**Quoted passage**.
Le 29/07/2015 16:53, Trey Jones a écrit :

One issue I’ve had in the back of my mind but haven’t really made explicit is the question of exactly how to deal with these oddball queries.

There’s query normalization—converting + and _ to spaces, converting curly quotes to straight quotes, and the like—which should do at least whatever normalization the indexer does. (Is there documentation on what normalization the indexer does do?)


Unfortunately no and I'm afraid that the analysis chain is too complex to write an exhaustive description.
The easiest way to check this is with vagrant and run these elasticsearch requests :

A simple fulltext query will target the title and redirects data with the all_near_match field :

curl -XGET 'localhost:9200/wiki_content/_analyze?field=all_near_match&pretty' -d 'article_title article+title'; echo
{
  "tokens" : [ {
    "token" : "article title article+title",
    "start_offset" : 0,
    "end_offset" : 27,
    "type" : "word",
    "position" : 1
  } ]
}

A fulltext search will also query the all.plain field (all fields with a standard analyzer) :
curl -XGET 'localhost:9200/wiki_content/_analyze?field=all.pain&pretty' -d 'article_title article+title'; echo

{
  "tokens" : [ {
    "token" : "article_title",
    "start_offset" : 0,
    "end_offset" : 13,
    "type" : "<ALPHANUM>",
    "position" : 1
  }, {
    "token" : "article",
    "start_offset" : 14,
    "end_offset" : 21,
    "type" : "<ALPHANUM>",
    "position" : 2
  }, {
    "token" : "title",
    "start_offset" : 22,
    "end_offset" : 27,
    "type" : "<ALPHANUM>",
    "position" : 3
  } ]
}

And finally the all field which depends on the language (stems, stopwords):
curl -XGET 'localhost:9200/wiki_content/_analyze?field=all&pretty' -d 'article_title article+title'; echo
{
  "tokens" : [ {
    "token" : "article",
    "start_offset" : 0,
    "end_offset" : 7,
    "type" : "<ALPHANUM>",
    "position" : 1
  }, {
    "token" : "title",
    "start_offset" : 8,
    "end_offset" : 13,
    "type" : "<ALPHANUM>",
    "position" : 2
  }, {
    "token" : "article",
    "start_offset" : 14,
    "end_offset" : 21,
    "type" : "<ALPHANUM>",
    "position" : 3
  }, {
    "token" : "title",
    "start_offset" : 22,
    "end_offset" : 27,
    "type" : "<ALPHANUM>",
    "position" : 4
  } ]
}

So in this case + and _ should not prevent the query from matching the doc. It would be even worse to remove them because it would be impossible to find words that have been indexed with an '_'.

**Set tasks**.
[1] According to the Elasticsearch thread, why would removing + and _ from queries be worse? Answer in one to three sentences.
[2] Give the Elasticsearch thread again, starting with "Le 29/07/2015 16:53, Trey" and going on through "an exhaustive description.", changing "curly quotes" to "smart quotes".
The data after this point comes from a separate source.

**Supplied information**.
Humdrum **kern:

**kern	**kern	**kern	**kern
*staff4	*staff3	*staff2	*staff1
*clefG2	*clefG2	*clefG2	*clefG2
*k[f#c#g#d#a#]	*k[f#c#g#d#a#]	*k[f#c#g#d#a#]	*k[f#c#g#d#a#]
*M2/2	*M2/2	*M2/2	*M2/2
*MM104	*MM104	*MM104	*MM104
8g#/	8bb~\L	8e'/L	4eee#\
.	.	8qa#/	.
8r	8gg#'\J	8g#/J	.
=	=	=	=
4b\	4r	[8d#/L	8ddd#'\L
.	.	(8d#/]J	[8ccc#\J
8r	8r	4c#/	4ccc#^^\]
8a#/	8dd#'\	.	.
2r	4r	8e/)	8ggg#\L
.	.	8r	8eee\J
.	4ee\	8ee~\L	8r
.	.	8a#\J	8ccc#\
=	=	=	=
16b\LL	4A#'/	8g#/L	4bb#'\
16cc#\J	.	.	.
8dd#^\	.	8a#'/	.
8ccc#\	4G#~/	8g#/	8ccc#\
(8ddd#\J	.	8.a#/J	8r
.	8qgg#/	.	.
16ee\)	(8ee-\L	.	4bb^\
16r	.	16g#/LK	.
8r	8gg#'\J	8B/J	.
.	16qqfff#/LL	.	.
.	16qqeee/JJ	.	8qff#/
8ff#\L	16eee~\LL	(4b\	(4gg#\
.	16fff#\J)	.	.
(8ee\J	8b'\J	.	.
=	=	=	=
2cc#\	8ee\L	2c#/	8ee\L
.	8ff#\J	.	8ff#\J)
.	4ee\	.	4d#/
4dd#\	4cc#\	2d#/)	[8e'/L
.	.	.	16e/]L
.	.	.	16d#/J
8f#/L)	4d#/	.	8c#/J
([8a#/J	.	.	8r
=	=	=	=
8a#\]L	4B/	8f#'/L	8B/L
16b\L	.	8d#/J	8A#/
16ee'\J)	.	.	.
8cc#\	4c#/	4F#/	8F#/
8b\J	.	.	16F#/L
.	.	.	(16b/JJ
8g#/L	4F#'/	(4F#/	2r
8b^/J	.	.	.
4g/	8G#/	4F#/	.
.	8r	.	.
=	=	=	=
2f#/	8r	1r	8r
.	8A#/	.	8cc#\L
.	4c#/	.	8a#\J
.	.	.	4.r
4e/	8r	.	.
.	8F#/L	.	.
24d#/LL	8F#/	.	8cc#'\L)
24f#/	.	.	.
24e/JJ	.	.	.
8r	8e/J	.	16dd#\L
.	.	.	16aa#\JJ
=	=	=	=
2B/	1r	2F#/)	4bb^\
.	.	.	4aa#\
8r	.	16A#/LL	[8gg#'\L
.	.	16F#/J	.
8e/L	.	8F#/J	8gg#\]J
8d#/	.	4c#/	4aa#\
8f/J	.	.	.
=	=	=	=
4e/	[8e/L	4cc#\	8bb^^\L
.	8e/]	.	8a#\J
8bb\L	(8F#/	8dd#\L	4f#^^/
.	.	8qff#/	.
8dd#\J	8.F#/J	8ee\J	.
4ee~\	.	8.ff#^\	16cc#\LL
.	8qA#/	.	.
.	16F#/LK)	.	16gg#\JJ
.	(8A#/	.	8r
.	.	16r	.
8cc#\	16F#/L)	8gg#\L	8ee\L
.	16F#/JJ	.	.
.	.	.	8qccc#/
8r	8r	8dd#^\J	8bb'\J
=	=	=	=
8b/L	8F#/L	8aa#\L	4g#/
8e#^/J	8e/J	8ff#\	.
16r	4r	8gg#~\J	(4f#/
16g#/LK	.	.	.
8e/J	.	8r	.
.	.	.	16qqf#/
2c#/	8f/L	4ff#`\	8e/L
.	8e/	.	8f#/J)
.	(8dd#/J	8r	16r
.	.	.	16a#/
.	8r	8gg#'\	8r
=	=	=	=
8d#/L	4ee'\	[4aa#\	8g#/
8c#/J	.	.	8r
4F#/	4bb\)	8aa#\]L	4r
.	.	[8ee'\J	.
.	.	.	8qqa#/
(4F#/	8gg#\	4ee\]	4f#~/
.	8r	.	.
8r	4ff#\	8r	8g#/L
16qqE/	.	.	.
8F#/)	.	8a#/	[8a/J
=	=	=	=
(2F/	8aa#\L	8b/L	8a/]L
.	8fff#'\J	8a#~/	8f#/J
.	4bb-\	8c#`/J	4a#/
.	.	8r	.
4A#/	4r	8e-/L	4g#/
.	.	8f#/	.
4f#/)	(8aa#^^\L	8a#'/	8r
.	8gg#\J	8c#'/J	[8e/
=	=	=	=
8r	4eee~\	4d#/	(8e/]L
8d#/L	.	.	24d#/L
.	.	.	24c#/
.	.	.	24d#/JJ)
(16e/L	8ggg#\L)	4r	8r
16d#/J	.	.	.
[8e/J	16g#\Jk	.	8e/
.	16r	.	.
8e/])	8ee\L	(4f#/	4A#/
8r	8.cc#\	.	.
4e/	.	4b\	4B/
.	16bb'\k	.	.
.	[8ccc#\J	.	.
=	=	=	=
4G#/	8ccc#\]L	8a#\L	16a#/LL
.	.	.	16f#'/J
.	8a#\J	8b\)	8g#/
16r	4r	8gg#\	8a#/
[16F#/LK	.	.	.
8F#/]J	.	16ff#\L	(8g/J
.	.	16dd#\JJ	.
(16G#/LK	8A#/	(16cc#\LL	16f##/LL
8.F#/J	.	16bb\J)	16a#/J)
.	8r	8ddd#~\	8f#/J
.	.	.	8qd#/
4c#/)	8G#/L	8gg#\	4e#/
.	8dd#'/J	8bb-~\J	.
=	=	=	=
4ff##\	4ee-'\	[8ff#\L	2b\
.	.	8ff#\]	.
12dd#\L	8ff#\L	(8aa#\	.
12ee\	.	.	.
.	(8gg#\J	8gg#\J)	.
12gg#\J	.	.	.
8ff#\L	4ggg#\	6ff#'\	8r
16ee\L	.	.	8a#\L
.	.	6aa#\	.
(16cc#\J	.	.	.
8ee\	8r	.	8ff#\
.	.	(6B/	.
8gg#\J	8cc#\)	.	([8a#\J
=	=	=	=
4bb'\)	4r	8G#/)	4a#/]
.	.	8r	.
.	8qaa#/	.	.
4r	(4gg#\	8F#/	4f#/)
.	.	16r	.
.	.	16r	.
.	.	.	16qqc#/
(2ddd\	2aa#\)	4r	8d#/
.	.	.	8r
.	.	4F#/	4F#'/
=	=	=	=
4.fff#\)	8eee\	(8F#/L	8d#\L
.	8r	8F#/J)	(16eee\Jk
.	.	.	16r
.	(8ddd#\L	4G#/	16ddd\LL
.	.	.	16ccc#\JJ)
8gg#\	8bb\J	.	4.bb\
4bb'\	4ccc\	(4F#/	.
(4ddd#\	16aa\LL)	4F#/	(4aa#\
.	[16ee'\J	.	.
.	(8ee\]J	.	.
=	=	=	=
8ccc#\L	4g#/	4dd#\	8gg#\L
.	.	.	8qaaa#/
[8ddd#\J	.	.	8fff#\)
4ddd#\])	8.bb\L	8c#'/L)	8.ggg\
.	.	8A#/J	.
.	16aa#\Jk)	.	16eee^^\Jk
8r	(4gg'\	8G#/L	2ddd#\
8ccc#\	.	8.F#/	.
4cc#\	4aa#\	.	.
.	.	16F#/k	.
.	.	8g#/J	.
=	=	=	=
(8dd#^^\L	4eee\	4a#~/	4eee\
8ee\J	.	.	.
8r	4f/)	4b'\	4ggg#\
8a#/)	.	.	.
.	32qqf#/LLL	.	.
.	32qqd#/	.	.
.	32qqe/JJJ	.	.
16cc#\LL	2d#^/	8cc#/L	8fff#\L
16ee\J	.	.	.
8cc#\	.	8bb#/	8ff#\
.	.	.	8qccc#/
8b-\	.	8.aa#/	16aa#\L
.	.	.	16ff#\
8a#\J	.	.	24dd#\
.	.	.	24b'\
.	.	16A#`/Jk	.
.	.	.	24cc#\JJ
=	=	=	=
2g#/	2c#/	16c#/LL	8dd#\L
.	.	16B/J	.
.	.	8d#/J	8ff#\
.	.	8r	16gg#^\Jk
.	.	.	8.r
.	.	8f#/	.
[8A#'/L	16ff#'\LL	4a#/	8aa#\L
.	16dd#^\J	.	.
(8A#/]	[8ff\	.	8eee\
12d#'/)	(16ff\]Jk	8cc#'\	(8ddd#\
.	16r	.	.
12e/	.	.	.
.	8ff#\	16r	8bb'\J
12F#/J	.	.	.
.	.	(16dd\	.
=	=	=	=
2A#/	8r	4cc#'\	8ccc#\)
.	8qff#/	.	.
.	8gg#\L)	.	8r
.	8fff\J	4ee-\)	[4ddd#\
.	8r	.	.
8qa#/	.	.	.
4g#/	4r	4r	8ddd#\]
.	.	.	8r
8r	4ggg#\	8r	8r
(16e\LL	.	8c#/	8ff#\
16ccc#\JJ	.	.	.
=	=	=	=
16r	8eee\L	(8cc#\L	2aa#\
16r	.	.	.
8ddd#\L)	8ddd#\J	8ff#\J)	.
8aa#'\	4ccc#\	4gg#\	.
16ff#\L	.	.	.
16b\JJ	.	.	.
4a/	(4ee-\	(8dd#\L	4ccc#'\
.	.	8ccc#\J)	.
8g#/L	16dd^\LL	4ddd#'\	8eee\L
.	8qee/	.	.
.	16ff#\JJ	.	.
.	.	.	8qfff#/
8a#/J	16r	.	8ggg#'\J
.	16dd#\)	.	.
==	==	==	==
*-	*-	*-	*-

**Task-by-task outputs**.
[1] Removing them would make it impossible to find words that were indexed with an underscore.

[2]
Le 29/07/2015 16:53, Trey Jones a écrit :

One issue I’ve had in the back of my mind but haven’t really made explicit is the question of exactly how to deal with these oddball queries.

There’s query normalization—converting + and _ to spaces, converting smart quotes to straight quotes, and the like—which should do at least whatever normalization the indexer does. (Is there documentation on what normalization the indexer does do?)


Unfortunately no and I'm afraid that the analysis chain is too complex to write an exhaustive description.